Manuscript use case 2: Limitations of conventional encoding schemes for repertoire-level binary classification when immune signals co-occur within the same AIR
============================================================
Previous studies indicate k-mer encoding captures information necessary for classifying immune repertoires. However, since immune signals can include multiple motifs within a receptor, isolated k-mer treatment might in some cases be inadequate for representing different immune states. Using LIgO, we simulated datasets with such complex co-occurring immune signals. Machine Learning (ML) on these datasets highlighted the limitations of ML methods that overlooked motif co-occurrence. Particularly, the traditional k-mer encoding failed to distinguish between different immune states.
In this use case, we demonstrate how LIgO can be used to encode complex immune signals and how such simulations can aid the development of suited ML models in classifying immune repertoires. The configuration specification for LIgO is shown below. More detailed use case 2 description can be found in the LIgO manuscript.
Although we generated many datasets for gauging the uncertainty in the performance of ML models, we show the configuration only for one dataset for demonstration purposes. The comments in the configuration provide a detailed explanation of the parameters when needed.
Simulation configuration
------------------------
In the configuration below, the motif1 (GDT) occurs at 1% frequency on average in the repertoires of both positive (AIRR1) and negative (AIRR2) classes. Similarly motif2 (SGL) also occurs at 1% frequency on average in the repertoires of both positive (AIRR1) and negative (AIRR2) classes. However, the positive class repertoires have a higher co-occurrence rate of motif1 and motif2 (`signal1__signal2`) compared to the negative class repertoires. The positive class repertoires have a co-occurrence rate of 0.1%, while the negative class repertoires have a co-occurrence rate of 0.01%.

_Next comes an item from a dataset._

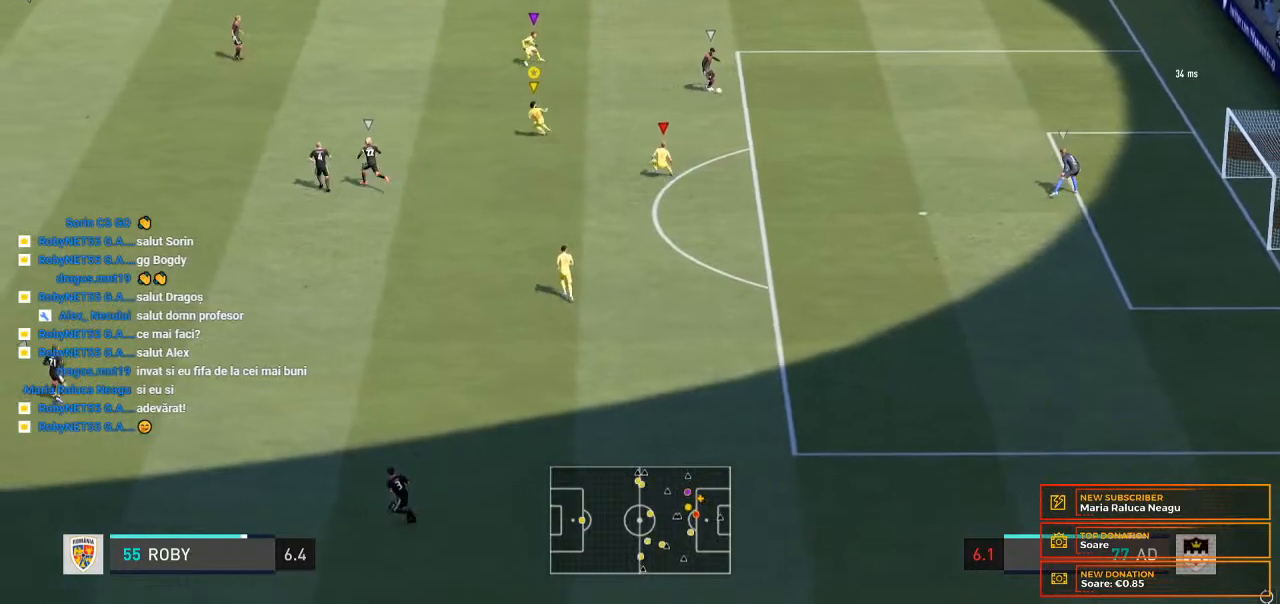
{"buttons": ["R2"], "left_stick": "up-left", "right_stick": "down-left", "events": [[433, "right_stick", "down-left"]]}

.. image:: ../_static/figures/usecase2_signals.png
:width: 800
.. code-block:: yaml
definitions:
motifs:
motif1:
seed: GDT # motif-1
motif2:
seed: SGL # motif-2
signals:
signal1:
motifs:
- motif1
signal2:
motifs:
- motif2
simulations:
sim1:
is_repertoire: true # indicating that we are simulating repertoires
paired: false # indicating that we are not simulating paired repertoires
sequence_type: amino_acid
simulation_strategy: RejectionSampling # we are using rejection sampling to obtain sequences that contain motifs
sim_items:
AIRR1: # positive class of repertoires generated using the following generative model
generative_model:
chain: beta
default_model_name: humanTRB
model_path: null
type: OLGA
is_noise: false
number_of_examples: 100 # number of repertoires to be generated
receptors_in_repertoire_count: 100000 # number of receptors in each repertoire
signals:
signal1__signal2: 0.001 # signal1 and signal2 co-occur in the same receptor at this witness rate
signal1: 0.009 # signal1 occurs in isolation in the repertoires at this witness rate
signal2: 0.009 # signal2 occurs in isolation in the repertoires at this witness rate
AIRR2: # negative class of repertoires generated using the following generative model
generative_model:
chain: beta
default_model_name: humanTRB
model_path: null
type: OLGA
is_noise: true # indicating that these repertoires receive signal at some lower witness rate and thus are not representative of the positive class
number_of_examples: 100 # number of repertoires to be generated
receptors_in_repertoire_count: 100000 # number of receptors in each repertoire
signals:
signal1__signal2: 0.0001 # signal1 and signal2 co-occur in the same receptor at this witness rate
signal1: 0.0099 # signal1 occurs in isolation in the repertoires at this witness rate
signal2: 0.0099 # signal2 occurs in isolation in the repertoires at this witness rate
instructions:
inst1:
export_p_gens: false # could take some time to compute (from olga)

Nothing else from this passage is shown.